De Stille kracht van taal: over de wederzijdse beïnvloeding van het Nederlandse en het Indonesisch is de titel van een vorig jaar bij uitgeverij Contact verschenen boekje van Derk-Jan Eppink. Hij is journalist bij de Vlaamse krant De Standaard en kreeg aan het begin van 1995, tezamen met Geert van Istendael, de eerste ANV-mediaprijs. ‘De beïnvloeding was een tweerichtingsverkeer,’ schrijft Eppink, ‘al nam het Indonesisch veel meer Nederlandse woorden op dan omgekeerd. Tegenover het brede spoor naar Indonesië stond een smal spoor naar Europa.’ (pag. 8)
In een eerste hoofdstuk schetst de auteur summier de geschiedenis van de twee talen. Het verhaal illustreert onder andere hoe een taalpolitiek anders kan uitpakken dan bedoeld.

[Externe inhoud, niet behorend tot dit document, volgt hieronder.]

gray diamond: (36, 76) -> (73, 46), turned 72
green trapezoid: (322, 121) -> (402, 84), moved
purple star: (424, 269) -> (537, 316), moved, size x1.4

Bij de onafhankelijkheid van Indonesië (17 augustus 1945) werd het Maleis de eenheidstaal van de nieuwe natie. Ze kreeg de naam Bahasa Indonesia: de Indonesische taal. Nederland begon pas aan het eind van de vorige eeuw de verspreiding van het Nederlands in het eilandenrijk te bevorderen, onder druk enerzijds van het ethisch kolonialisme en anderzijds van het ANV dat het culturele erfgoed onvoldoende verspreid zag. In de periode daarvoor gebruikte men het Maleis en het Portugees. ‘Handel staat bij de Hollandse koopman immers hoger in het vaandel dan culturele doeleinden. De taal staat ten dienste van de handel en niet omgekeerd.’ (pag. 16)
Er was nog een andere reden voor het bevorderen van het Nederlands. Het ging Nederland op de archipel behoorlijk voor de wind. Het bestuursgezag moest versterkt worden, wat betekende méér ambtenaren en meer onderwijs in de ambtelijke diensttaal: het Nederlands. Toch bleef het taalonderwijs beperkt tot de behoeften van de koloniale overheid. Een ‘inheems witteboordenproletariaat’ kon immers naar opstand en rebellie leiden. Het Nederlands was dus én ambtelijke voertaal én prestigetaal van de inheemse elite. De Partai Nasional Indonesia van Soekarno wees het Maleis als toekomstige eenheidstaal aan. Door het verspreiden van het Maleis via de scholen hielp Nederland mee aan het smeden van de nationale eenheid... Maar tijdens de koloniale periode bestonden Nederlands en Maleis vreedzaam naast elkaar. Eppink heeft het over een taalkundige vorm van ‘living apart together’ maar wel met openstaande deuren. Een andere paradoxale aangelegenheid was dat de radicale afschaffing van het Nederlands als gevolg had dat juist de taalbeïnvloeding vanuit het Nederlands naar het Bahasa Indonesia groot was.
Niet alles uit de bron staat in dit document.